Na verdade, tanto no trabalho de atores, quanto no visual, Burton neste filme quis remeter a duas fontes básicas: o cinema de horror, especialmente o inglês dos anos 50 (e em especial da Hammer); e os contos de fada, ou melhor, os "folk tales" mais exatamente. É da mistura dos dois que ele quer extrair a sensação do horror misturado à magia, ao encantamento. Usando ainda, é claro, do humor que nunca está ausente de seus filmes, e que neste em especial é uma constante. Desde o sangue vermelhíssimo e fake, até a interpretação e o texto especialmente iluminados de Depp, chegando a uma investigação que lembra muito os desenhos de Scooby Doo, igualmente cômicos e assustadores. Tudo remete a este universo que ele tanto ama, e que tem muito a ver com um encantamento infantil pelo desconhecido.

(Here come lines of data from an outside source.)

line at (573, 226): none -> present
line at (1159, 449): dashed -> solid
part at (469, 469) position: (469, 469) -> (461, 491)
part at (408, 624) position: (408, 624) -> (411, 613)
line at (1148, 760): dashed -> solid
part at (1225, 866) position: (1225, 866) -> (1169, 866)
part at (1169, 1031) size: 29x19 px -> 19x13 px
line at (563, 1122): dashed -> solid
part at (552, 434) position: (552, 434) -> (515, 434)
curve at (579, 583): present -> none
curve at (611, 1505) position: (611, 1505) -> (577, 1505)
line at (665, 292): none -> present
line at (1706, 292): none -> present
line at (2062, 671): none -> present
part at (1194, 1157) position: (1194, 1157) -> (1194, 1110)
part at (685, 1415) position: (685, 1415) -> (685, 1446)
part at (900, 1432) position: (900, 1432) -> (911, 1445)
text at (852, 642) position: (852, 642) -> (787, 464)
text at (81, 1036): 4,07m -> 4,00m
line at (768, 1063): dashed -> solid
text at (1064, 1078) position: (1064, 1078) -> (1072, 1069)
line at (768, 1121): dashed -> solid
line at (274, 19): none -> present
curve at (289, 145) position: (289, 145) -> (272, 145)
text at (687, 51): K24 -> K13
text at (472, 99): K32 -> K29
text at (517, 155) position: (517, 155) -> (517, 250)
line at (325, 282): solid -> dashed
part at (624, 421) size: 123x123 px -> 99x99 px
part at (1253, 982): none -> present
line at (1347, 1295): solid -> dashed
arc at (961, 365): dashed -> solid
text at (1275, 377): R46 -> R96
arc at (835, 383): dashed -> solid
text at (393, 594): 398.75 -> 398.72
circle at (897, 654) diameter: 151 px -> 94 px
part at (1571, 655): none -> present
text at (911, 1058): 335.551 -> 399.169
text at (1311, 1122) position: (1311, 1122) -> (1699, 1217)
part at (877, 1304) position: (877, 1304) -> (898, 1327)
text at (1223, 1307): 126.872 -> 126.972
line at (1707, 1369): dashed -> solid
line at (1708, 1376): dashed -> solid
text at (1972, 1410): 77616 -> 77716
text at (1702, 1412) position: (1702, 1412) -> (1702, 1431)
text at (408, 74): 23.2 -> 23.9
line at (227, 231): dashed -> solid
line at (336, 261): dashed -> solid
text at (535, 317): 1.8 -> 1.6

Não por acaso, o filme tem as já esperadas cenas em que crianças testemunham fatos horríveis de violência, no caso duas cenas bastante fortes. Uma delas foi muito criticada na época do lançamento, como excessiva. Burton argumentou que sempre que ia ver os filmes de suspense e horror quando criança ficava revoltado de ver que as crianças na tela eram "protegidas", nunca sofriam o mesmo que os adultos. Ele sentia nisso que não era considerado um igual, e que guardou esta sensação. Por isso, faz questão de tratá-las com o devido "respeito" ao construir seu universo de magia, mas também de horror. Talvez estas crianças estejam mais preparadas para o mundo real do que as por demais protegidas. É este o tal universo de Burton: onde sonhos e pesadelos se interpenetram a cada momento, e que é antes de tudo cinema no que possa haver de mais específico desta linguagem.